La « Flottille mondiale Sumud » s’apprête à lever l’ancre ce jeudi depuis le port de Marmaris, sur la côte méditerranéenne turque, dans le cadre de la mission « Printemps 2026 » visant à briser le blocus israélien injuste et inhumain, imposé à la bande de Gaza. La mission mobilise 54 navires et plus de 500 militants et sympathisants de la Palestine venus de différents pays à travers le monde.
L’annonce a été faite lors d’une conférence de presse tenue à Marmaris (province de Mugla) par plusieurs membres du conseil d’administration de la Flottille, dont Samira Akdeniz Ordu, Iman Makhloufi, Seif Abou Keshk, Ko Tinmoung et Natalia Maria. Les participants ont réaffirmé leur détermination à poursuivre les efforts internationaux pour briser le siège, malgré les menaces répétées du régime d’occupation.
« Israël ne respecte ni les droits de l’homme ni le droit international », a déploré Seif Abou Keshk, militant palestino-espagnol et membre de la mission. Il a précisé que les participants ont décidé de poursuivre la mission étant donné la situation en Palestine aggravée au cours de ces dernières années à la suite du déclenchement de la guerre israélienne. Il a par ailleurs précisé que sur les 54 navires partant de Marmaris vers Gaza, cinq appartiennent à la coalition de la « Flottille de la Liberté ».

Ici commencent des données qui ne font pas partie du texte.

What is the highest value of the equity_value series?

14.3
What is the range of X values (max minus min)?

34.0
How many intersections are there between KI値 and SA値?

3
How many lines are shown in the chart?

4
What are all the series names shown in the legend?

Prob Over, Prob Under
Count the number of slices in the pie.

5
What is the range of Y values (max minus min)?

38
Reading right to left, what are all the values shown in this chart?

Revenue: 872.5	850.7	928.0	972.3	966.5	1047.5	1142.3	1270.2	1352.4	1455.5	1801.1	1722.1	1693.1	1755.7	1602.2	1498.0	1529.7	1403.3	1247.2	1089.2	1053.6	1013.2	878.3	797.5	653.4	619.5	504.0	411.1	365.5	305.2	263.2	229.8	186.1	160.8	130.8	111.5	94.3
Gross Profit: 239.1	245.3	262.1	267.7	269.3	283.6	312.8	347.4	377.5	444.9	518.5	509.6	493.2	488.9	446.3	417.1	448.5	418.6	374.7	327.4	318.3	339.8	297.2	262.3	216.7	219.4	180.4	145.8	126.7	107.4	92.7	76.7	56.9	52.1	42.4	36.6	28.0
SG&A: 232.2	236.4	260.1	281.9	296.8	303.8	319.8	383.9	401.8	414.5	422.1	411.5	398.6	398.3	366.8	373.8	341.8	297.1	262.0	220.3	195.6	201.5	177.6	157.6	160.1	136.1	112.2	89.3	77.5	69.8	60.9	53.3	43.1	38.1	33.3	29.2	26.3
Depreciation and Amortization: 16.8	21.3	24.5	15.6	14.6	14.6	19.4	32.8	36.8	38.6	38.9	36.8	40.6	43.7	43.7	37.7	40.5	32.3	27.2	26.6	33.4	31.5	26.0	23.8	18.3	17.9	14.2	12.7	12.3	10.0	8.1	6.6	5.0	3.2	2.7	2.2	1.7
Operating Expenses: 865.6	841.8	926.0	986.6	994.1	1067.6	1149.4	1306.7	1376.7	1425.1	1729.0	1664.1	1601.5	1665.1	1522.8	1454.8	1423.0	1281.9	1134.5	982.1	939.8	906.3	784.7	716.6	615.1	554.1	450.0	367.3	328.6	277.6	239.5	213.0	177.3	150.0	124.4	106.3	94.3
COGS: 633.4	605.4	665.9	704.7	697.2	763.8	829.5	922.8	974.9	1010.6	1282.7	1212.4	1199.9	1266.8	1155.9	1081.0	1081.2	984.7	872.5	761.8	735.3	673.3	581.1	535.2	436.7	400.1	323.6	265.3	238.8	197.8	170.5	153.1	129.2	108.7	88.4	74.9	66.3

Le militant palestino-espagnol a tiré la sonnette d’alarme sur le fait qu’Israël impose un « génocide lent » aux Palestiniens de Gaza en faisant recours à une politique de famine délibérée. Il a en outre averti du « processus colonial visant à déplacer le peuple palestinien en Cisjordanie ».
Le 29 avril, l’armée du régime sioniste a mené une attaque contre la Flottille dans les eaux internationales au large de la Crète. Les forces israéliennes ont saisi 21 embarcations et arrêté environ 175 militants, tandis que le reste de la flotte a poursuivi sa route vers les eaux territoriales grecques.
L’initiative Flottille mondiale Sumud s’inscrit dans le cadre d’une série d’efforts internationaux visant à rompre le blocus israélien imposé à Gaza depuis 2007, en violation flagrante de toutes les conventions, règles et lois humanitaires et internationales.
La crise humanitaire dans la bande assiégée a atteint des niveaux catastrophiques depuis le déclenchement de la guerre en octobre 2023, aggravée par des destructions massives d’habitations et le déplacement de près de 1 500 000 Palestiniens à l’intérieur des territoires occupés.